0 * * * * /usr/sbin/logadm
1,2,3,4,5 * * * * /opt/smartdc/common/sbin/backup.sh >> /var/log/mbackup.log 2>&1

This should work most of the time, but the reliance on timing could also fail. To avoid any issues with timing causing logs to not be uploaded in a timely manner it is proposed that we combine the steps necessary to rotate and upload the log files into a single script that can be invoked in the logadm configuration. The intetion is to add this script to the manta-scripts repository. The script can do proper logging and error handling and avoid reliance on timing to properly complete the task.

Inspection of current logs

A change in the way operators inspect a service's logs in real time is another significant change in this proposal.

With syslog logging to a single file it is very convenient to inspect the log output for all the processes of a service using the tail, less, or cat commands; however, this is still possible with multiple log files.

Here are some example invocations suggested by Trent:

bunyan `svcs -L buckets-api`
tail -f `svcs -L buckets-api` | bunyan

Amon alarms

Many manta services use amon probes to scan the log files for error conditions.

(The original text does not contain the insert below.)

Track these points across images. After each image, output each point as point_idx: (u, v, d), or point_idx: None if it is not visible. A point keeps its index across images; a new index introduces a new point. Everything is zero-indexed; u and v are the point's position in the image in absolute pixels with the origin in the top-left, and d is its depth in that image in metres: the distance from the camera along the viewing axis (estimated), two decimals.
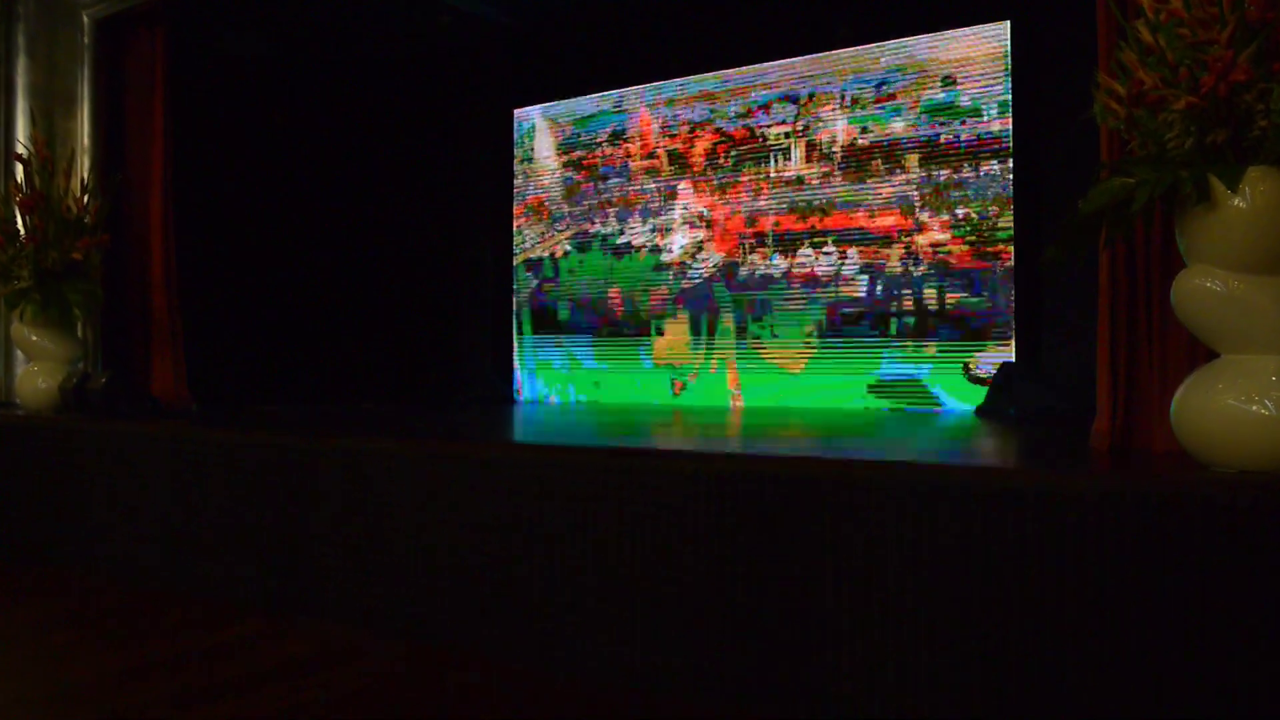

New probes must be added that scan the all the SMF log files related to a service. Fortunately the bunyan-log-scan probe type has this capability.

A probe similar to the following example for muskie should be added for each manta service:

-
    event: upset.manta.webapi.smf_log_error
    legacyName: muskie-logscan
    scope:
        service: webapi
    checks:
        -
            type: bunyan-log-scan
            config:
                smfServiceName: muskie
                fields:
                    level: ERROR
                threshold: 1
                period: 60
    ka:
        title: '"muskie" logged an error'
        description: The "muskie" service has logged an error.
        severity: major
        response: No automated response will be taken.
        impact: >-
            If the problem was transient, there may be no impact.  Otherwise,
            some end user requests may be experiencing an elevated error rate.
        action: >-
            Determine the scope of the problem based on the log message and
            resolve the underlying issue.

The new probe may coexist with the existing probe for the syslog file scan. Once the change is fully deployed the syslog file scan probe could be removed.

Documentation

The Logs section of the Manta Operator's Guide must be updated once the move to SMF logging is complete.

Additionally any service-specific documents that reference the logging needs to be updated to reflect the change.

For example, the muskie service has a design document inside the manta-muskie git repository contains a reference to the location of the log file.

Service setup and configuration

Any setup and configuration scripts with references to the syslog log files must be updated.

Buckets-api, for example, has references to /var/log/buckets-api.log in the setup.sh script in the /boot directory of the manta-buckets-api repository.

Additionally, the syslog subsection of the bunyan configuration section in the service configuration file must be removed.

Removal of unnecessary build dependencies

The bunyan-syslog build dependency will no longer be needed and should be removed from the package.json file in the repository for each affected service.